Tidak berhenti pada bulan ramadhan, memasuki bulan syawal atau menjelang idul fitri, iklan layanan ucapan idul fitri membanjiri tayangan di antara iklan-iklan komersil. Spanduk-spanduk ucapan ramadhan berganti dengan wajah baru yang lebih segar dengan verbalitas iedul fitri. Sebagian dari mereka kita kenal, sebagian lagi wajah baru. Mereka semua memiliki ekspektasi agar bisa manggung di arena politik dalam tahun yang semakin mendekat, pilkada atau pemilu.  

Bulan dan Tahun Momentum
Bulan Ramadan dan Syawal 1438 H menjadi momentum untuk menyosialisasikan diri kepada publik. Berusaha mengikat pikiran dengan banyak memerankan diri sebagai bagian dari rakyat. Wajah-wajah penuh ekspektasi bersemangat menatap tahun 2018 untuk pemilukada dan 2019 untuk Pemilu. Dua bulan Islam ini menjadi momentum dalam melakukan publikasi diri. Suatu kegiatan yang memerankan dan menampilkan dirinya terlibat dalam kegiatan sehari-hari yang rutin (berulang setiap tahun) bersama penganut agama mayoritas. Nilai publikasinya (newsvalue) sangat kuat. Untuk mengukur seberapa kuatnya newsvalue ini, cermati saja bagaimana media massa memblow up secara besar-besaran dua bulan ini yang penuh rahmat dan berkah ini.

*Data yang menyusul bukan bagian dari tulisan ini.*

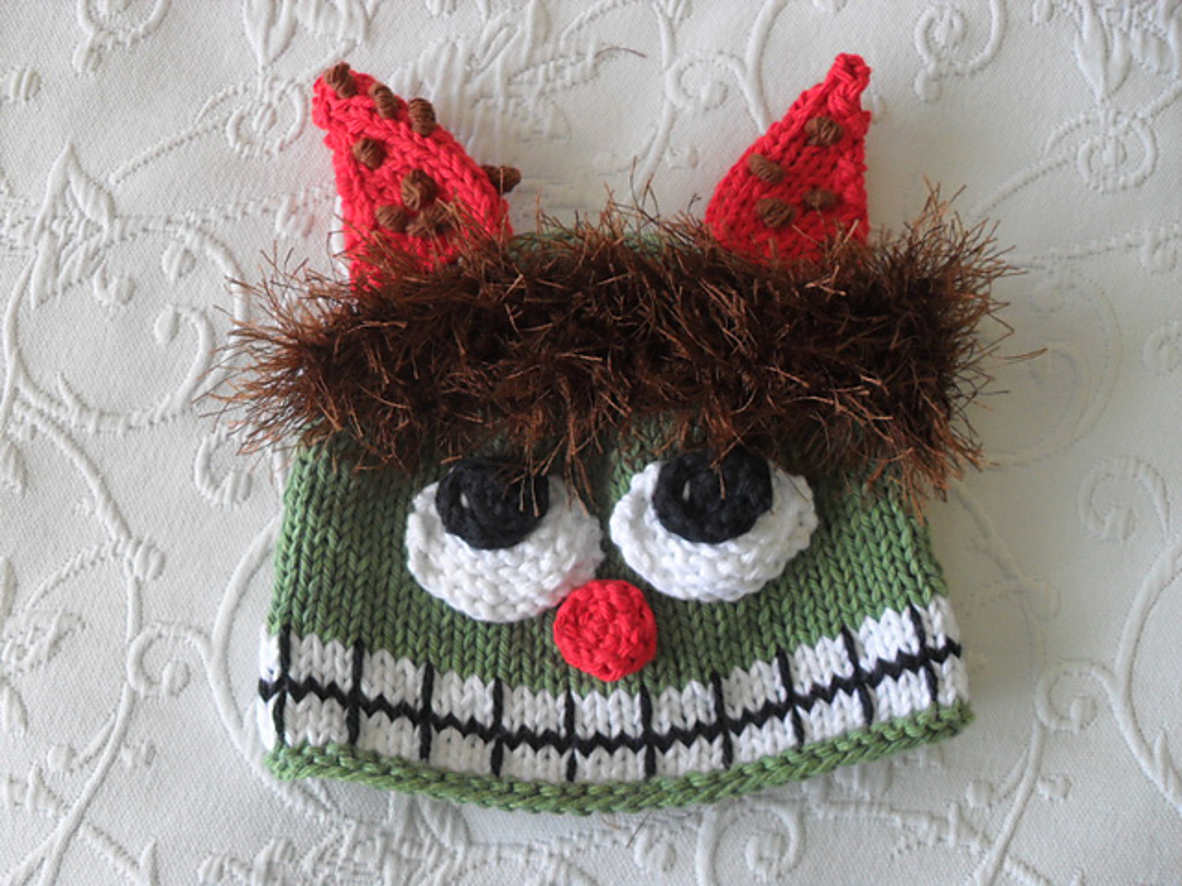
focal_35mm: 35
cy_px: 443
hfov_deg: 52.6
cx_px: 591
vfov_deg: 40.7
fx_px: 1195
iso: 100
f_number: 2.8
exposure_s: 1/45
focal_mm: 6.2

Dalam konteks komunikasi politik, apa yang dilakukan oleh politisi, meminjam pernyataan Dan Nimmo, merupakan kegiatan mental seseorang  yang membayangkan kepercayaan, nilai dan pengharapan orang lain tentang dirinya, membandingkan kesimpulan itu dengan pendirian sendiri, dan menerapkan perilaku sesuai dengan hal itu. Oleh karena itu publikasi ramadhan dan iedul fitri menjadi momentum yang tepat untuk memberikan karakterisasi dan peran diri di tengah-tengah masyarakat sehingga pengharapan akan dirinya diterima dan terikat dalam pikiran masyarakat bisa mendekat sedini mungkin dan dalam rentang waktu yang lama (awet) hingga waktunya pemilu 2019. Newsvalue-nya tinggi, sehingga mendapatkan tempat yang layak di hati masyarakat. Tingkat kepercayaannya lebih tinggi dibanding dengan iklan politik. 

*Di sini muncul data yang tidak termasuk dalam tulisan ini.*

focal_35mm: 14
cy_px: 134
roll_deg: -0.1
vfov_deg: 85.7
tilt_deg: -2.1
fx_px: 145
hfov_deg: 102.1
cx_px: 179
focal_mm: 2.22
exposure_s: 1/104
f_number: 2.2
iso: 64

Proses pemeranan diri di tengah-tengah masyarakat pada dua momentum ini kadang penuh permainan. Kita bisa cermati, bahwa tidak hanya politisi yang menjalankan ritual ini saja yang melakukan publikasi politik, juga nonmuslim.

Proses interaksi tersebut, meminjam istilah Erfing Goffman (Mulyana, 2011), adalah proses dramaturgi, merupakan suatu drama secara kiasan yang ingin menciptakan kesan yang diharapakan bisa tumbuh dari orang lain terhadapnya. Ia ingin menciptakan makna atas publikasinya sebagai bagian dari ekspresi keagamaan seperti halnya dilakukan kebanyakan calon pemilihnya nanti. Jika hal ini terus-terusan dilakukan maka wajahnya akan terikat dalam alam pikiran masyarakat. Dalam prosesnya, seorang politisi sedang berikhtiar mengatasi gangguan-gangguan komunikasi politik dengan calon pemilihnya kelak melalui berbagai simbol komunikasi, baik verbal ataupun nonverbal.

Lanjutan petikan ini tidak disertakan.